There’s no doubt *plenty* to be said about the flaws in its approach to race. None of that could possibly come from me, on so many levels.
Here we have an adorable Julia Stiles (who looks nothing like a professional ballet dancer) doing dreadful, awkward choreography, and I love every moment of it. Who choreographed this movie? I think this might be the dance-oriented movie with the worst dancing in it. Let me know if there’s a worse one because I want to watch it.
Stiles lost her mother in a car accident. Because her mother was driving to reach Stiles’s dance audition, Stiles blames her love of dance for the death. It’s natural for young people to blame themselves for the foibles of adults. Learning that the whole world isn’t about “you” is an important part of coming of age. Stiles is taken out of her known world to live with a dad she barely knows somewhere new.

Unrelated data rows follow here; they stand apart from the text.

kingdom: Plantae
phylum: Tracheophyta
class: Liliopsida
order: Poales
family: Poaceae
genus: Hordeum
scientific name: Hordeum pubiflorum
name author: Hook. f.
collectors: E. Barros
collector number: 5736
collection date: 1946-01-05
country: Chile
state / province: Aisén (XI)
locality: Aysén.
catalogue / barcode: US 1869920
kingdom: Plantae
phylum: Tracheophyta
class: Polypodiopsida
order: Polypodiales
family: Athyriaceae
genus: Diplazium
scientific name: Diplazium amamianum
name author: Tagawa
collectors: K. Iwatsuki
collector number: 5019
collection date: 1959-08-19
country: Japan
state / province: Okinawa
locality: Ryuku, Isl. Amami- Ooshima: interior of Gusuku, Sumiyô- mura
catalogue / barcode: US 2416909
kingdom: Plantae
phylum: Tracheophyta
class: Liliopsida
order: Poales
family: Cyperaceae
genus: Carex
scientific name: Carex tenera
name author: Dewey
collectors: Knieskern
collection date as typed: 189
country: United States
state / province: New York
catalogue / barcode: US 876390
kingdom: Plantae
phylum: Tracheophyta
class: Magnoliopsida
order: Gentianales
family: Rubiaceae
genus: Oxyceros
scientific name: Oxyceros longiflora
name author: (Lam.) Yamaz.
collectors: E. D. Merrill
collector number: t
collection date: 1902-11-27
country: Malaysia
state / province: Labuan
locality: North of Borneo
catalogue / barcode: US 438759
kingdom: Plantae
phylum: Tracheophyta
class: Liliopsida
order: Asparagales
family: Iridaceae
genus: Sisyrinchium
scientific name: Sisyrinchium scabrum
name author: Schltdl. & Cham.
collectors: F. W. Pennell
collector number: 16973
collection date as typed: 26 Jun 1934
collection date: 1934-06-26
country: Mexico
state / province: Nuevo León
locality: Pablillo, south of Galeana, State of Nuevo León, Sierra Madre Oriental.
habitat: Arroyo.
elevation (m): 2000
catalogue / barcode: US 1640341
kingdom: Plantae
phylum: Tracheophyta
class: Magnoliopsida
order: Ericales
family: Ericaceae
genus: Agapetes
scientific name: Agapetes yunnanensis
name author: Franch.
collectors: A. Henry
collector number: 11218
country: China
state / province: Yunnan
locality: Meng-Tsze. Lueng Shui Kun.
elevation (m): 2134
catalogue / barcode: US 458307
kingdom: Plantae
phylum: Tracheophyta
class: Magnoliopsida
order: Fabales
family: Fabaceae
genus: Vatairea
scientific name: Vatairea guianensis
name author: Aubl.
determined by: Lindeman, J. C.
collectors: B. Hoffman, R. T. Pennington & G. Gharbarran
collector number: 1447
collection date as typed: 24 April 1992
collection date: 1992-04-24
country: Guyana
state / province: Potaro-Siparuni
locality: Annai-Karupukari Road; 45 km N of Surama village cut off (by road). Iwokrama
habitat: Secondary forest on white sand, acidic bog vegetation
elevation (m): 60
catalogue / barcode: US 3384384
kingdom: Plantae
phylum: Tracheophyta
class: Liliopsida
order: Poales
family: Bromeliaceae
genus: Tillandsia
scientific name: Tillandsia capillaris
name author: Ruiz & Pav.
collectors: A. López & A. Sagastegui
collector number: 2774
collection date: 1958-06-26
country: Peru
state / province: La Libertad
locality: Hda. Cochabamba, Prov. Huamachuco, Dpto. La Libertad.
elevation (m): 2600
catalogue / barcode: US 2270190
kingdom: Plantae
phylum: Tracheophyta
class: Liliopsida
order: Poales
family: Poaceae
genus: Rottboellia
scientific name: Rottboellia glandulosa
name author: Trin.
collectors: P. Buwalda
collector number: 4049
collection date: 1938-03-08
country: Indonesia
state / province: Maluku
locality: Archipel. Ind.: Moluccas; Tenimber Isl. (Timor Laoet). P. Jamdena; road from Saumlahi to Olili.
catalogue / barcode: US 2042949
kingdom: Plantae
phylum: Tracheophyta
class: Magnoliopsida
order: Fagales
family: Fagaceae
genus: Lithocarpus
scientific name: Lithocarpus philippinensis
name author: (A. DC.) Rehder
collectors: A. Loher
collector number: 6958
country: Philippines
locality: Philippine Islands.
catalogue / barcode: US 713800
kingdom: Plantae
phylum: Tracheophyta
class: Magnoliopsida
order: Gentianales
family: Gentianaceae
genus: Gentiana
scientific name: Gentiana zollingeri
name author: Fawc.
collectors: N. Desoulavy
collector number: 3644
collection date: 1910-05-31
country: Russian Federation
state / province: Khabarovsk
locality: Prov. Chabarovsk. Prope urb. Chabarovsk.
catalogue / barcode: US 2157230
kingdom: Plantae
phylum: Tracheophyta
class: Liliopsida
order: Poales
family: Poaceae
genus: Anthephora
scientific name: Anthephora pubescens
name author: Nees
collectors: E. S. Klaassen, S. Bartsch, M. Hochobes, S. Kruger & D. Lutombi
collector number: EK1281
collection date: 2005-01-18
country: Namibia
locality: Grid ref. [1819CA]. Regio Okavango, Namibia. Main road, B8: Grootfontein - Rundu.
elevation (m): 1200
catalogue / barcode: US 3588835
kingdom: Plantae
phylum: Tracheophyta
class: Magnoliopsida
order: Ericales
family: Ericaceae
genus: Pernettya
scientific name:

This is a classic 90s YA novel setup that immediately puts me into the most comfortable territory imaginable as a kid.
Throw in a romance that involves “sexy” dancing with Sean Patrick Thomas, and basically I was rabid about it. Frothing at the mouth. White-girl dancing in my living room to “Put Your Back Into It.”
Rewatching this immediately put me back into the body of a thirteen year old at the most awkward age of her life who thought that this movie could possibly have any relationship with reality. As a smallish-town kid who hadn’t been anywhere, all the shots of the Chicago inner city with a blue filter truly looked Stiles had gone through the looking glass into an MTV video.
This was some other world, an elevated Romeo and Juliet between a character who could easily be dropkicked out of the screen so that I could replace her and have my butt touched by Sean Patrick Thomas. Everyone at the club would be like, “Wow, that awkward white girl with braids really has a sense of rhythm.” And I would have a sense of rhythm. I really, truly would.
I gotta say, rewatching it as adult, even with the nostalgia, I could notice that the white lens of the movie is painfully strong. Parts of it don’t make sense without racist assumptions pre-installed. You need context on what white people thought about race in the year 2001 to get meaning out of some parts, like Julia Stiles sitting in a completely normal waiting room, as if it’s some high drama for a white ballerina to be in a public health clinic. It’s gotta be pretty bad if I noticed that while seeing how much bad choreography I remembered, awkwardly, swinging my middle aged butt and bouncing in place until Juilliard embraces me.